What’s next for IPhone?

While it should come as no surprise that Apple would be working on a new iPhone, the new version number appears to signal a major architectural overhaul for Apple’s mobile smartphone that is more significant than last year’s iPhone 3G. This could include the use of customized “System on a Chip” components developed by Apple, using ARM processor cores and incorporating new PowerVR video and graphics processing core designs developed by Imagination Technologies.

Last December, Apple was officially cited as a licensee of Imagination Technologies’ latest PowerVR mobile graphics technology, which would enable the company to develop state-of-the-art custom silicon for future iPhone and iPods at its recently acquired PA Semi fabless chip design lab.

Creating its own custom parts would enable the company to differentiate its mobile hardware further, while also leveraging software technologies such as Grand Central and OpenCL to accelerate media processing using hardware specifically optimized for parallel, multicore execution.

While initially developed for Mac OS X Snow Leopard, OpenCL on mobile devices could enable a new range of applications that demand high processing performance, from voice recognition to video processing.
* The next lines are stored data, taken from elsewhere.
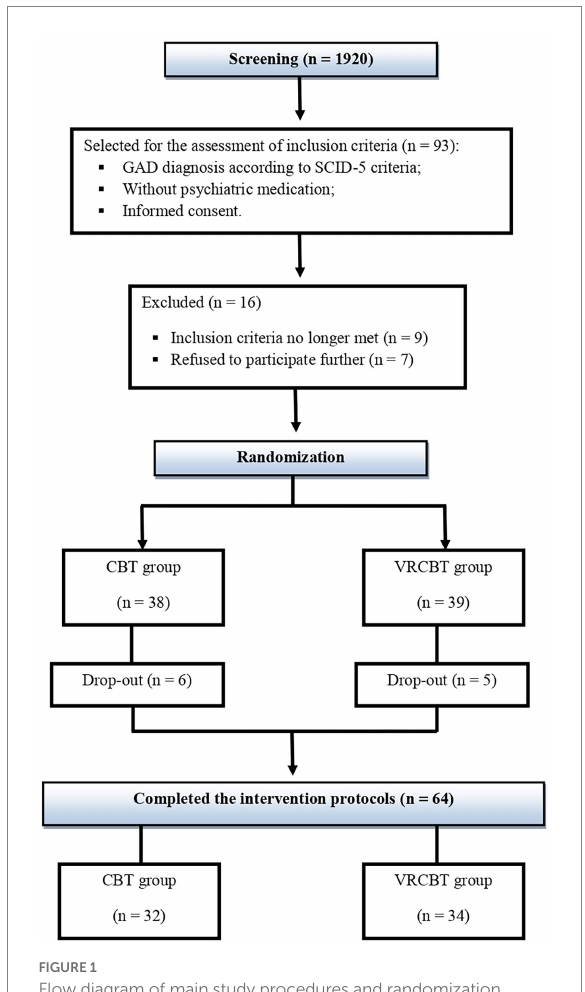
FIGURE 1 Flow diagram of main study procedures and randomization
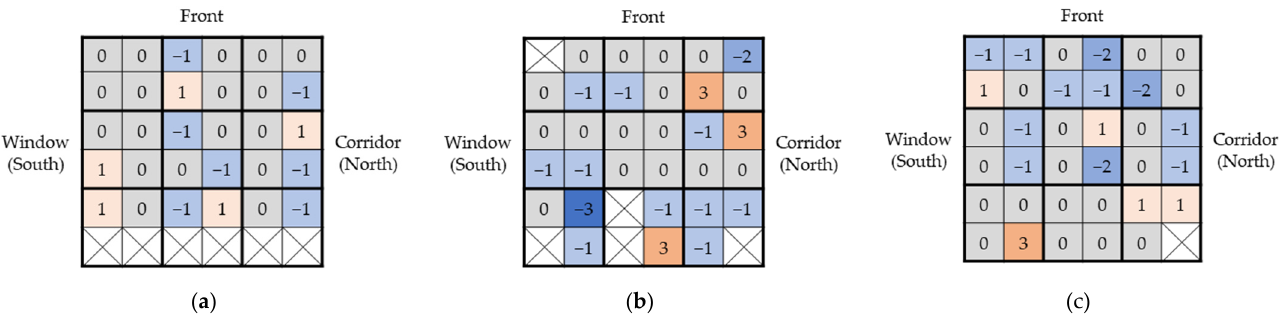
Figure 25. Summer TSV result per seating point in ( a ) class A, ( b ) class B, and ( c ) class C.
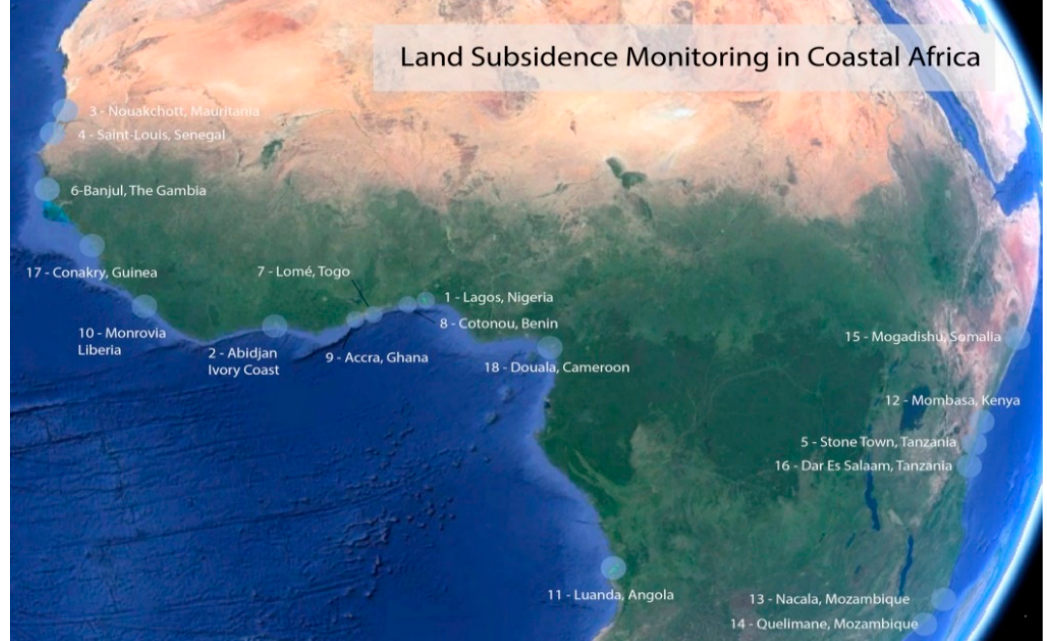
Figure 1. Case studies for which land subsidence was assessed within the City Coastal Resilience project.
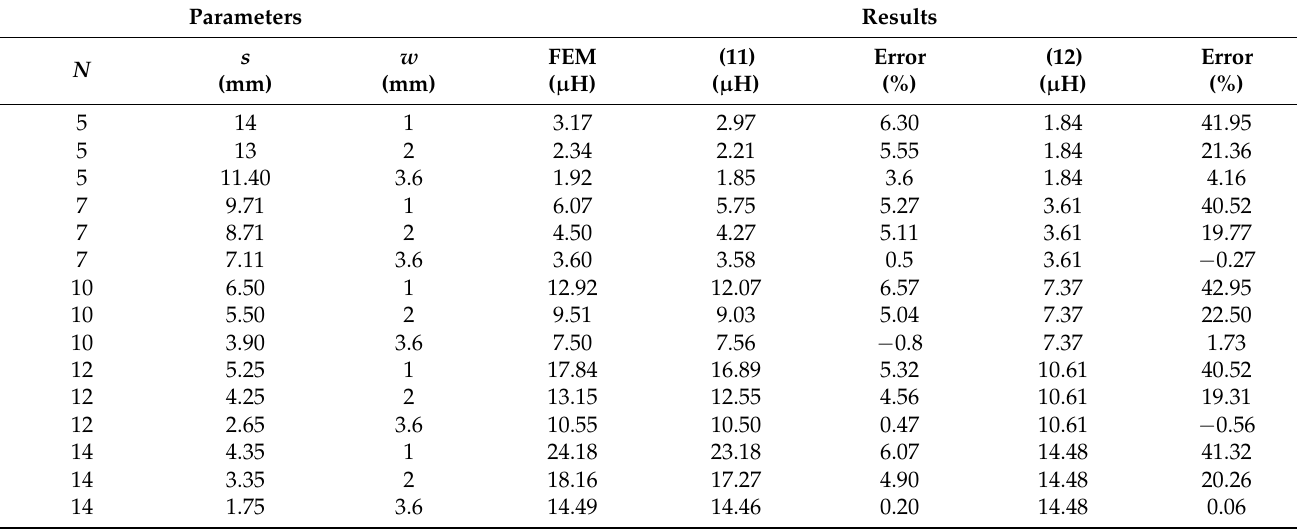
Table 2. Comparison Results with changing wire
Highly efficient rendering would also help Apple to push ahead its efforts to enter the mobile handheld gaming arena with both the iPhone and iPod touch.

  • http://www.isights.org/ whmlco

    Here’s hoping that they also strengthen the encryption and security to eliminate “jailbreaking” and application cracking.

  • http://home.comcast.net/~daguy daGUY

    I’ll bet PA Semi has something to do with this! Haha.

    I’ll also predict that the new iPhone, whatever the hardware changes, will have the same size display.

  • Brau

    I’m genuinely looking forward to the next iPhone simply because I believe it will be a complete rework, unlike the iPhone 3G (as Daniel noted). Something tells me the next one might blow the doors open wider than many expect as Apple leverages their new chip design company. I’m quite sure Apple is dissatisfied with the current restrictions that have plagued their handset and will be working hard to increase battery life, allow background apps, and some other tasking features (erm, “Call Mike app” etc) that have had to take a back seat likely due to the mere size of OS X, security, and processor restraints. The first two models were designed to hit the market while they had the advantage, but I believe the next one will be designed the way they want it going into the future.

  • http://home.comcast.net/~daguy daGUY

    Remember push notifications? Promised by September, yet here we are in February and there’s still no sign of them. Apparently they had problems with the implementation and yanked it from development builds of the iPhone OS. At this point, I wouldn’t be surprised if they canned them entirely to instead focus on releasing a new iPhone this summer that supports real background applications.

    I think the addition of a front-facing camera that allowed for videoconferencing between two phones (or a phone and a computer) could be huge.

    Beyond that, I’d imagine there would definitely be big processor/graphics upgrades which could enable a whole new level of games and applications.

    Apple’s very good at constantly pushing to one-up their own products, even when there’s no viable competition. That’s how they stay ahead of the game – they don’t give competition a chance to catch up, because they’re already on to the next thing. That’s what a new iPhone will do.